Both are correct. If you add 90º to 180º, it is equivalent to subtracting 90º from 360º.

Also, 360º is a MULTIPLE OF 180º so the two versions are equivalent except with one integer being twice of the other (i.e. n = 2k, which are still arbitrary integers)

 

[bored of sc]

When you solve: cos x = 0, the solutions are: x = ±90º, ±270º, ±450º, ±630º, ±810º, ±990º etc...

We can write them as:
x = ±90º, ±(180 + 90)º, ±(360 + 90)º, ±(540 + 90)º, ±(720 + 90)º, ±(900 + 90)º etc...
Implying:
x = ±90º, 180º(±1) ± 90º, 180º(±2) ± 90º, 180º(±3) ± 90º, 180º(±4) ± 90º, 180(±5) ± 90º etc...
The first terms of are all multiples of 180º, thus the general solution is: 180ºn ± 90º for integer n

We can also write them as:
x = ±90º, ±(360 - 90)º, ±(360 + 90)º, ±(720 - 90)º, ±(720 + 90)º, ±(1080 - 90)º etc...
Implying:
x = ±90º, 360º(±1) ± 90º, 360º(±2) ± 90º, 360º(±3) ± 90º etc...
The first terms of are all multiples of 360º, thus the general solution is: 360ºk ± 90º for integer k.

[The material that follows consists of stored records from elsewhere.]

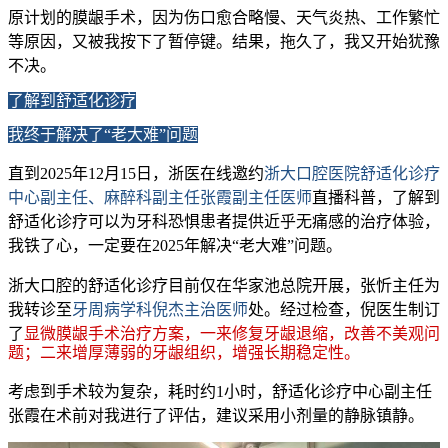
原计划的膜龈手术，因为伤口愈合略慢、天气炎热、工作繁忙
等原因，又被我按下了暂停键。结果，拖久了，我又开始犹豫
不决。
了解到舒适化诊疗
我终于解决了
“老大难”问题
直到2025年12月15日，浙医在线邀约
浙大口腔医院舒适化诊疗
中心副主任、麻醉科副主任张霞副主任医师
直播科普，了解到
舒适化诊疗可以为牙科恐惧患者提供近乎无痛感的治疗体验，
我铁了心，一定要在2025年解决“老大难”问题。
浙大口腔的舒适化诊疗目前仅在华家池总院开展，张忻主任为
我转诊至
牙周病学科倪杰主治医师
处。经过检查，倪医生制订
了
显微膜龈手术治疗方案，一来修复牙龈退缩，改善不美观问
题；二来增厚薄弱的牙龈组织，增强长期稳定性。
考虑到手术较为复杂，耗时约1小时，舒适化诊疗中心副主任
张霞在术前对我进行了评估，建议采用小剂量的静脉镇静。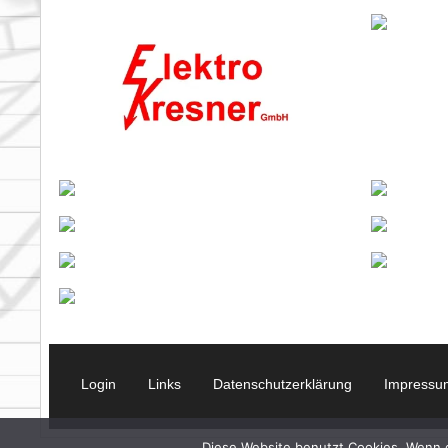
Login
Links
Datenschutzerklärung
Impressu
Diese Website benutzt Cookies. Wenn du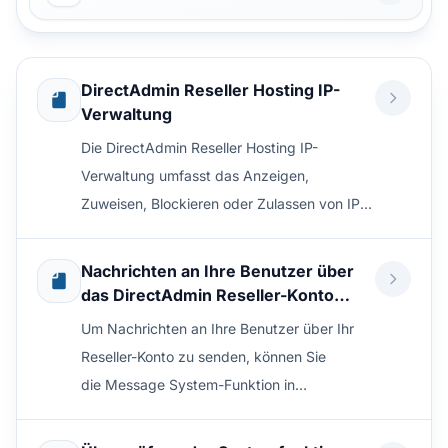
DirectAdmin Reseller Hosting IP-
Verwaltung
Die DirectAdmin Reseller Hosting IP-
Verwaltung umfasst das Anzeigen,
Zuweisen, Blockieren oder Zulassen von IP-
Adressen, die in Ihrem ...
Nachrichten an Ihre Benutzer über
das DirectAdmin Reseller-Konto
senden
Um Nachrichten an Ihre Benutzer über Ihr
Reseller-Konto zu senden, können Sie
die Message System-Funktion in
DirectAdmin verwenden. ...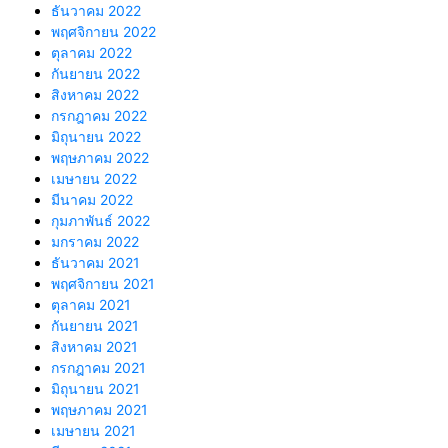
ธันวาคม 2022
พฤศจิกายน 2022
ตุลาคม 2022
กันยายน 2022
สิงหาคม 2022
กรกฎาคม 2022
มิถุนายน 2022
พฤษภาคม 2022
เมษายน 2022
มีนาคม 2022
กุมภาพันธ์ 2022
มกราคม 2022
ธันวาคม 2021
พฤศจิกายน 2021
ตุลาคม 2021
กันยายน 2021
สิงหาคม 2021
กรกฎาคม 2021
มิถุนายน 2021
พฤษภาคม 2021
เมษายน 2021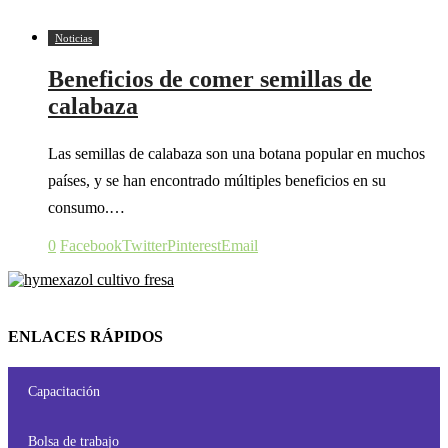
Noticias
Beneficios de comer semillas de
calabaza
Las semillas de calabaza son una botana popular en muchos
países, y se han encontrado múltiples beneficios en su
consumo.…
0
Facebook
Twitter
Pinterest
Email
ENLACES RÁPIDOS
Capacitación
Bolsa de trabajo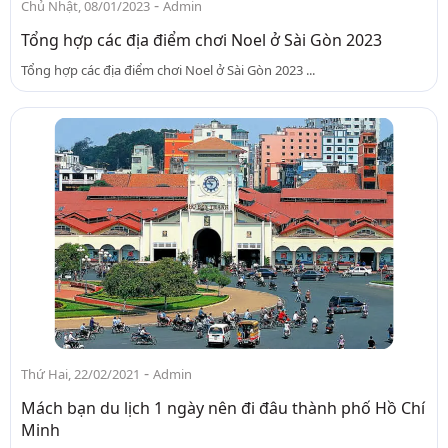
-
Chủ Nhật, 08/01/2023
Admin
Tổng hợp các địa điểm chơi Noel ở Sài Gòn 2023
Tổng hợp các địa điểm chơi Noel ở Sài Gòn 2023 ...
-
Thứ Hai, 22/02/2021
Admin
Mách bạn du lịch 1 ngày nên đi đâu thành phố Hồ Chí
Minh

Both are correct. If you add 90º to 180º, it is equivalent to subtracting 90º from 360º.

Also, 360º is a MULTIPLE OF 180º so the two versions are equivalent except with one integer being twice of the other (i.e. n = 2k, which are still arbitrary integers)

Wow! That makes perfect sense. Cheers for wasting your time on me.